Note: Changes in industry between the first and second quarters are expressed as percentage points (pp) of total GDP in current dollars.

A total of 18 states suffered the most from the food and accommodation services sector, which also suffered the most at the national level, declining 4.38%.

Hawaii was heavily reliant on tourism and, with a decline of 18.85%, hardest hit by the decline in the industry. According to the University of Hawaii Economic Research Organization (UHERO), a second wave of infections and expired financial support was behind this contraction.

Next, the health and welfare sectors were hardest hit in 17 states between the two quarters, with Tennessee declining the most (-6.25%).

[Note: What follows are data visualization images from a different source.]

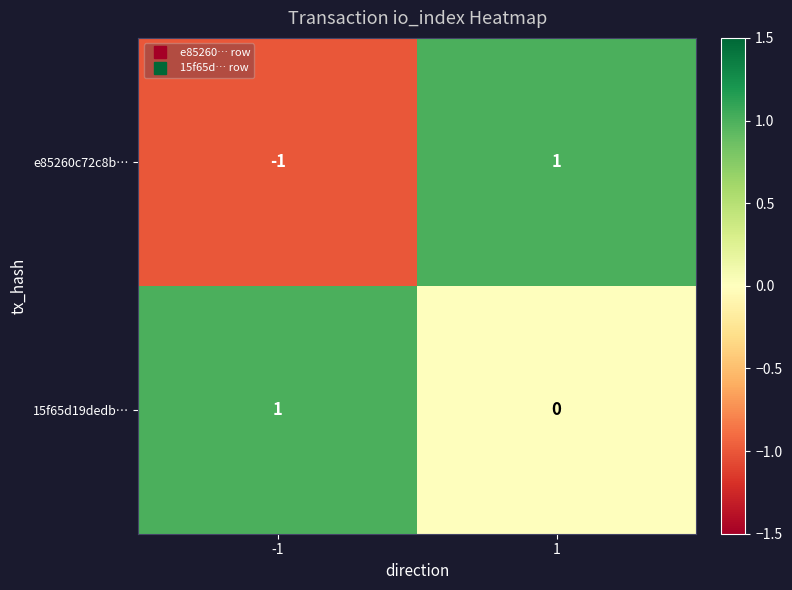

At 1, list the series in order from largest to smallest.

e85260c72c8b…, 15f65d19dedb…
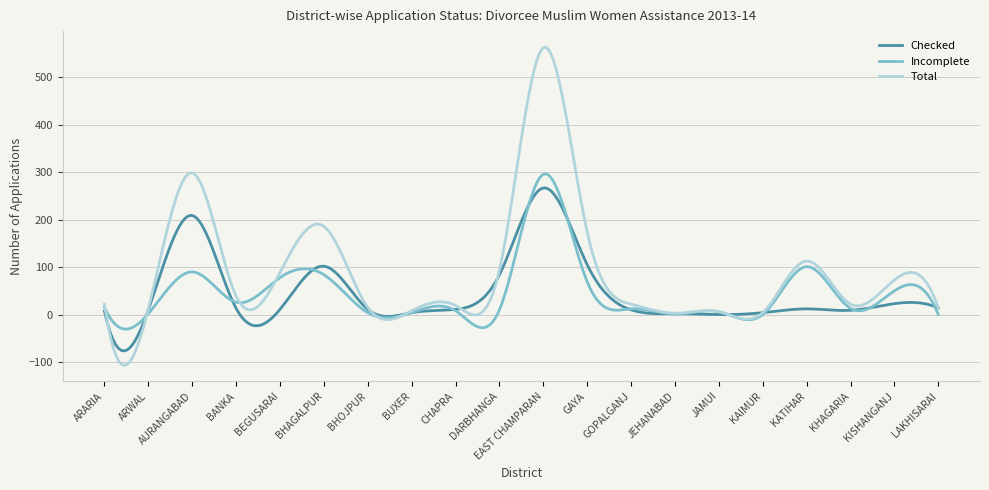

True or false: Incomplete and Checked cross at least once.

True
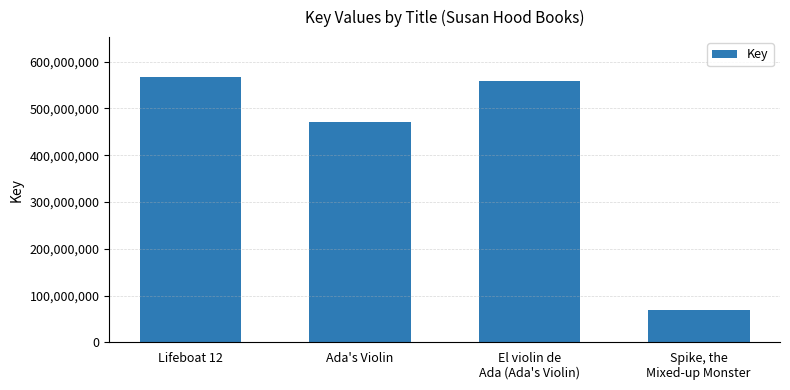

Are the bars horizontal?

No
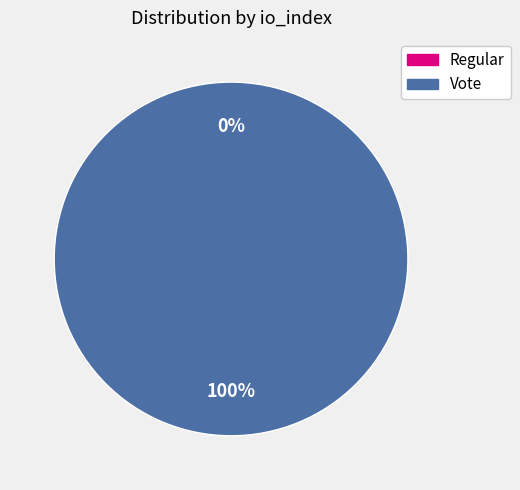

Is it true that Regular is 0% of the pie?

True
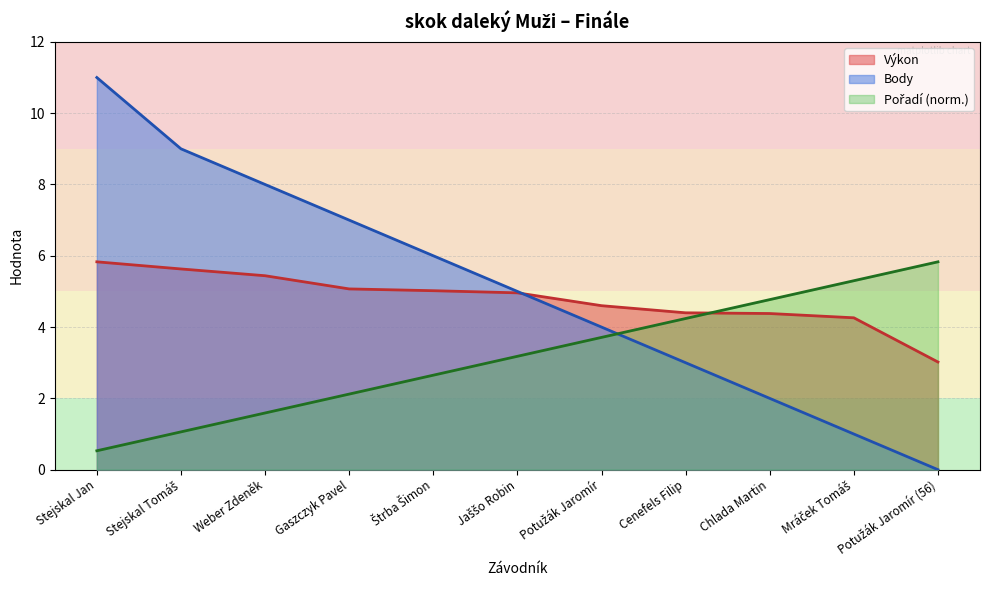

At which label is Výkon closest to 4?

Mráček Tomáš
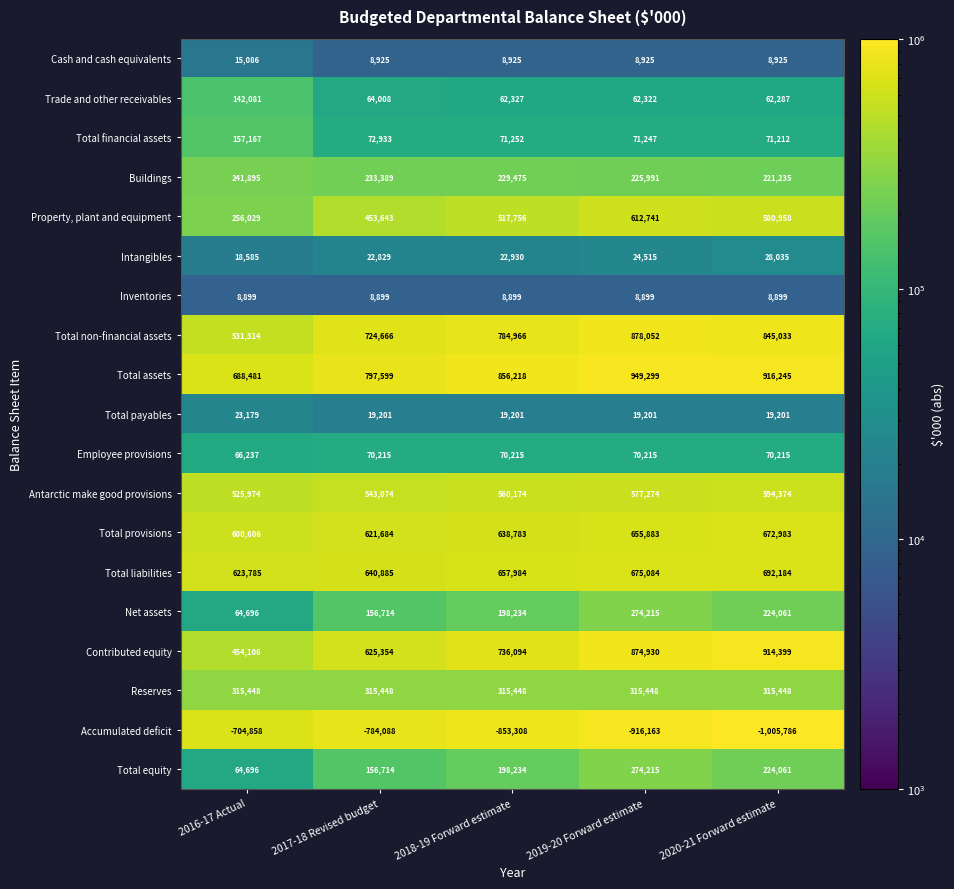

At which label does Total financial assets first exceed 71252?

2016-17 Actual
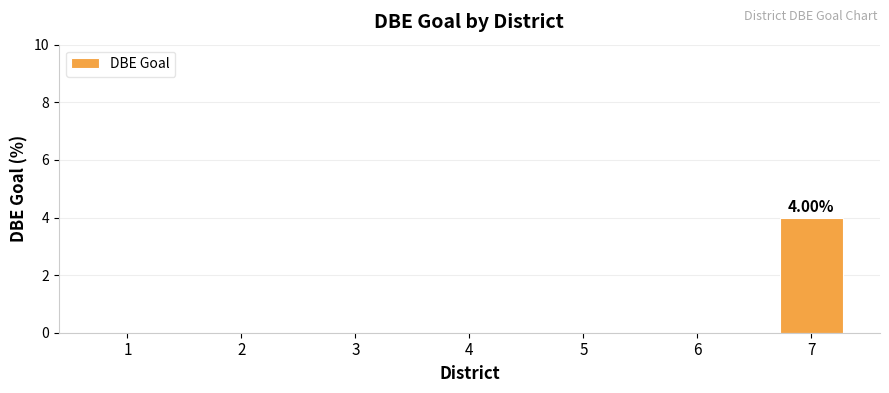

Between 7 and 4, which is larger?

7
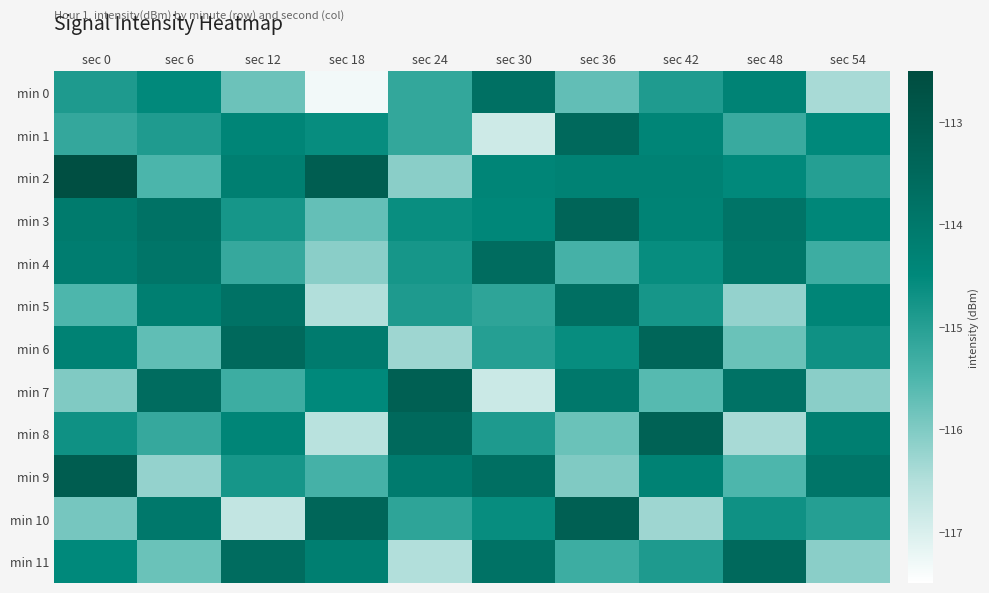

Which series changed the most between sec 6 and sec 48?

min 11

The most resilient industry amid the pandemic was financial services. In the state of Delaware, where major banks like JPMorgan Chase and Capital One are located, the sector actually grew 4.47%. However, Delaware GDP still ultimately declined due to contractions in other sectors.

The worst performing state in any industry

In other words, the state of the worst performing industry is also reflected in measuring the change in percentage points (pp) contributions to GDP for the first and second quarters of 2020. Of the 21 industries profiled, Nevada is at the very end of the industry spectrum four times.

Transportation and storage have dropped nearly 10% in Alaska.

Transportation and storage have decreased by nearly 10% in Alaska / Image: Visual Capitalist

Given that many American business leaders anticipate a second economic downturn, will future numbers reflect further declines or will states rebound?